=== WHAT YOU WILL DO ===
(A) Write out every sentence in the weight loss article that begins with the word "If".
(B) According to the weight loss article, what is the safe pace for losing weight?
(C) Reproduce the weight loss article from "Weight loss isn’t always" up to and including "to switch strategies.".

=== SUPPLIED TEXT ===

============================================================

5 Things That Are NOT Supposed to Happen During Weight Loss

Weight loss isn’t always good for our health. Sometimes, we can lose weight in ways that do more harm than good. Here are 5 things that are not supposed to happen when you lose weight that should give off red flags to switch strategies. 

1. You lose weight rapidly

You’ve probably heard that the safe pace to lose weight is no more than two pounds per week. But do you know why? The reason is actually pretty serious. 

If you cut your food and exercise drastically enough to lose more than two pounds per week, your body stops losing only fat and starts eating away at your lean muscle mass. Here’s why that’s not a good idea. 

Your lean muscle mass is your absolute metabolic powerhouse. If we’re overweight, it’s beneficial for our bodies to lose fat, but it’s very bad for our bodies to lose muscle mass. If our muscle mass drops, so does our metabolism, which means we have to eat less and less each day to maintain our weight loss. 

Rapid weight loss isn’t only bad news for your overall health. It’s also a hindrance to your weight loss journey. Of course, weight loss (and the health that results) is your goal, right? But rapid weight loss has been linked with more weight gain over time. In other words, if you lose weight rapidly, you’re very likely to gain it back and more.

============================================================

[Stored items from a collection]
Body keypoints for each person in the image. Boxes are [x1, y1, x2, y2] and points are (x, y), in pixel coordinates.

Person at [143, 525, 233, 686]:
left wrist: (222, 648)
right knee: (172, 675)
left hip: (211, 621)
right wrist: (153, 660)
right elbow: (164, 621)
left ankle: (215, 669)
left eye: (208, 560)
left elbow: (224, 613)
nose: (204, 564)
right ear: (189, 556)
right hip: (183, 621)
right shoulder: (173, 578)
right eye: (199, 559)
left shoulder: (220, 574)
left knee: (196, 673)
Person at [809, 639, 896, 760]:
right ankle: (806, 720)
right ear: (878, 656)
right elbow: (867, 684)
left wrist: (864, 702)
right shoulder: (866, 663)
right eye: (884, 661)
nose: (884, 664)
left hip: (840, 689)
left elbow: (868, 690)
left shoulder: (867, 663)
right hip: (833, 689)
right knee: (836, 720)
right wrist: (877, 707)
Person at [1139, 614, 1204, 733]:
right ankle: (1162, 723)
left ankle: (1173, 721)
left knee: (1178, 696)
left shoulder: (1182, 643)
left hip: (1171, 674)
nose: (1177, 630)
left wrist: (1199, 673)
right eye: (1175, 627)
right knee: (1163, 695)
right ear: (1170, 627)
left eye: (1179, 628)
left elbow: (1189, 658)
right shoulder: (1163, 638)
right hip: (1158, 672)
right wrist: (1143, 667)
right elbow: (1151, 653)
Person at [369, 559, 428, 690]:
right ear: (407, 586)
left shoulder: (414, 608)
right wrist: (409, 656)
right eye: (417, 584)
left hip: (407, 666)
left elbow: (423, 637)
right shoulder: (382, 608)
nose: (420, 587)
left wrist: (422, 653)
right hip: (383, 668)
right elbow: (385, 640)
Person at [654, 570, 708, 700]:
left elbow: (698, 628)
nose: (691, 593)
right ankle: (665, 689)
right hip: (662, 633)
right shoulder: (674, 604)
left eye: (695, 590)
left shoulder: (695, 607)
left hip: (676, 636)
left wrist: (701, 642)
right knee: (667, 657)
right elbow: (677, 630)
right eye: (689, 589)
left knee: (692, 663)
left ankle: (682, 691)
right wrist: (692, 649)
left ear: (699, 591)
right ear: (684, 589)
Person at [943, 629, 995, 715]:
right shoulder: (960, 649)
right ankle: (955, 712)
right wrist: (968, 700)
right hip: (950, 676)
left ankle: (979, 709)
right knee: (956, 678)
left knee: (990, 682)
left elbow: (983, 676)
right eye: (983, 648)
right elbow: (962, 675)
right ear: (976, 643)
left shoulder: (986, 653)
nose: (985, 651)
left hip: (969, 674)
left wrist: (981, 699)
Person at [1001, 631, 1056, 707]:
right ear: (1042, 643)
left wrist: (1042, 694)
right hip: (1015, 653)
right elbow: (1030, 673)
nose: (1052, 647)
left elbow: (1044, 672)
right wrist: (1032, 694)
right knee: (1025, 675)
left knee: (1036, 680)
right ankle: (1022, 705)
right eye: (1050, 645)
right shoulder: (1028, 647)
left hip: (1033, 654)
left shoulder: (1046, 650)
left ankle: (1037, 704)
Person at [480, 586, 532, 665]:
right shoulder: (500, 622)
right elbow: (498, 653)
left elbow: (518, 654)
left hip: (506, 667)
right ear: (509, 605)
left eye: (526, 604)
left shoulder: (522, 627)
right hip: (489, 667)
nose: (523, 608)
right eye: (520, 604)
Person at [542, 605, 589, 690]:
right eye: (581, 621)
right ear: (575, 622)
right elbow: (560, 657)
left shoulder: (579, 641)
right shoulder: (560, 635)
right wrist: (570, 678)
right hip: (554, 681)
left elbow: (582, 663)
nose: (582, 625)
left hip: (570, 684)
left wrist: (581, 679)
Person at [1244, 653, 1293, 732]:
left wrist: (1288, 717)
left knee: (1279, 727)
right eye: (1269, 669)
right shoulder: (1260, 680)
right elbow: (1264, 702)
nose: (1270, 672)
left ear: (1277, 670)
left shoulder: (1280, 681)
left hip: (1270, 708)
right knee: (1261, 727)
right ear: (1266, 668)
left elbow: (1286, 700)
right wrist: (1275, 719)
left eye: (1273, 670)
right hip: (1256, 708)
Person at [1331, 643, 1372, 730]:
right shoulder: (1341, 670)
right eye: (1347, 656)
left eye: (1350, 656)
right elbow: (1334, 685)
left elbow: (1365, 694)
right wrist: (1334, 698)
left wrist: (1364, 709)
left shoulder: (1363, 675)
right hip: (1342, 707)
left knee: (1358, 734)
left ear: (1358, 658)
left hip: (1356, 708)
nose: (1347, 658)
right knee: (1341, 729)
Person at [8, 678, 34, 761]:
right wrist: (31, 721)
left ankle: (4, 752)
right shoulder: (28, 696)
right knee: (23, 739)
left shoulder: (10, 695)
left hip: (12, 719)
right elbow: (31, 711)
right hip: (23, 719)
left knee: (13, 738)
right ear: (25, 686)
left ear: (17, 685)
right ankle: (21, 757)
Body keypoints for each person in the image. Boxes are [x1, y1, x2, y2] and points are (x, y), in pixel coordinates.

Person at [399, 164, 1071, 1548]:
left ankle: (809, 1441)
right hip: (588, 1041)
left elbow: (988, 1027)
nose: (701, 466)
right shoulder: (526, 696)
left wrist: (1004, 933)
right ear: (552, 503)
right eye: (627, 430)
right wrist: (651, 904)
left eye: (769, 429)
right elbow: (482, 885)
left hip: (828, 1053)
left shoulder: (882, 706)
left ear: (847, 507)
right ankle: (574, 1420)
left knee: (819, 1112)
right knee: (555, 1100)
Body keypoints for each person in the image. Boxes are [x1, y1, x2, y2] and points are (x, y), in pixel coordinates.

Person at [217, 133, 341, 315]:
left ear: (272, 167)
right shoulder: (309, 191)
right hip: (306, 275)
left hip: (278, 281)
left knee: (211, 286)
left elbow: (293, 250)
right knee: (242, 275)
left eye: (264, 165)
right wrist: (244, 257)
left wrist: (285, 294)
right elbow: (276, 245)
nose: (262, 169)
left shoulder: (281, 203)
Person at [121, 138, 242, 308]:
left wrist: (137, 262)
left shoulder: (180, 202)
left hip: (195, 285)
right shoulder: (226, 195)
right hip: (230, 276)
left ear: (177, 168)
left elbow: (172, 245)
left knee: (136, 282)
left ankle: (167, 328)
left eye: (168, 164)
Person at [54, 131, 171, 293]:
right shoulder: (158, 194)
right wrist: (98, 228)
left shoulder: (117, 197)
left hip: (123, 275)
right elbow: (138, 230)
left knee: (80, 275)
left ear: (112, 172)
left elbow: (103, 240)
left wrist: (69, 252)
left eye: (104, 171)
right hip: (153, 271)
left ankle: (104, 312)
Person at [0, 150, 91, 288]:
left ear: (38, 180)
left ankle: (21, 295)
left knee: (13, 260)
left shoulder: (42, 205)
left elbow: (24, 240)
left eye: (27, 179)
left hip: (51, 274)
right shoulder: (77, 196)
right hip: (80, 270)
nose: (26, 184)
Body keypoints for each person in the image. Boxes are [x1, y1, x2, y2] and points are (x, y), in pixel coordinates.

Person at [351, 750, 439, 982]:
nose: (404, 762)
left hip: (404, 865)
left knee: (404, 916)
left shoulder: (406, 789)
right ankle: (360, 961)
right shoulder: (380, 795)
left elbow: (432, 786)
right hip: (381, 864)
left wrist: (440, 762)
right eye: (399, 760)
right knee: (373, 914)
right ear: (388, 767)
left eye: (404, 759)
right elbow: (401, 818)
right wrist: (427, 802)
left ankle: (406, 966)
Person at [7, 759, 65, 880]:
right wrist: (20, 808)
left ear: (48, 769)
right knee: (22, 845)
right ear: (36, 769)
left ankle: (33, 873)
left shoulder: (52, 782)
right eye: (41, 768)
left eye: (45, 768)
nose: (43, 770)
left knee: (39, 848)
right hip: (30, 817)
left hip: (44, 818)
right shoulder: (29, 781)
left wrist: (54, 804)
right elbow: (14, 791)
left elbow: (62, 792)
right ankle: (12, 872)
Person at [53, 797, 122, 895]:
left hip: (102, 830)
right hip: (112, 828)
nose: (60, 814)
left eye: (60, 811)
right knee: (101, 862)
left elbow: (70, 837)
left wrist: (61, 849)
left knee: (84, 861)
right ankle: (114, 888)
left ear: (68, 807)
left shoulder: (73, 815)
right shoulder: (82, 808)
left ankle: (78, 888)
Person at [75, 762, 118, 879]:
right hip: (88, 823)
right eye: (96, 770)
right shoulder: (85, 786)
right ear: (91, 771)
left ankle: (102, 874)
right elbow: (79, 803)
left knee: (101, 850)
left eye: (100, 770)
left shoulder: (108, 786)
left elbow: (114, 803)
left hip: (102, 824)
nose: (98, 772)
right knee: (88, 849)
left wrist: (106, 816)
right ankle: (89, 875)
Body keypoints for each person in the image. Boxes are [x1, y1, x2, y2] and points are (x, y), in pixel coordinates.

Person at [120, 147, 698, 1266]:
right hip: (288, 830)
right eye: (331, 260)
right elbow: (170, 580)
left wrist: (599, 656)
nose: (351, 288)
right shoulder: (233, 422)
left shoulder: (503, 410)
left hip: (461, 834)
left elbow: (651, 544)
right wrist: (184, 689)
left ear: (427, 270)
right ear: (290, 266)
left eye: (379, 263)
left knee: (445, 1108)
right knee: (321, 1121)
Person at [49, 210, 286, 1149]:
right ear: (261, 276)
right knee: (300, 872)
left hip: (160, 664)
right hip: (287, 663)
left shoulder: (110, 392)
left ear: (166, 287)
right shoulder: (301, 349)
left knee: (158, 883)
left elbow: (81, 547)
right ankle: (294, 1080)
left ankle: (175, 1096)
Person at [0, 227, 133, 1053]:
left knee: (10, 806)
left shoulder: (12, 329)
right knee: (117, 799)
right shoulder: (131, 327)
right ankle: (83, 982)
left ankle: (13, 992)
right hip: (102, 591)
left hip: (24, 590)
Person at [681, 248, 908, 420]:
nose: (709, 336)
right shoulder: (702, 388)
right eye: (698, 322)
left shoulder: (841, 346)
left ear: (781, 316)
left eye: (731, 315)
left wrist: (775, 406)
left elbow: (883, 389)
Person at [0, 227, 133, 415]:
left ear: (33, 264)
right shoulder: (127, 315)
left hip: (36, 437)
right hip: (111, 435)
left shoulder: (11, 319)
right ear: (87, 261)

============================================================

=== TASK ANSWERS ===
(A)
1. If you cut your food and exercise drastically enough to lose more than two pounds per week, your body stops losing only fat and starts eating away at your lean muscle mass.
2. If we’re overweight, it’s beneficial for our bodies to lose fat, but it’s very bad for our bodies to lose muscle mass.
3. If our muscle mass drops, so does our metabolism, which means we have to eat less and less each day to maintain our weight loss.

(B) No more than two pounds per week.

(C)
Weight loss isn’t always good for our health. Sometimes, we can lose weight in ways that do more harm than good. Here are 5 things that are not supposed to happen when you lose weight that should give off red flags to switch strategies.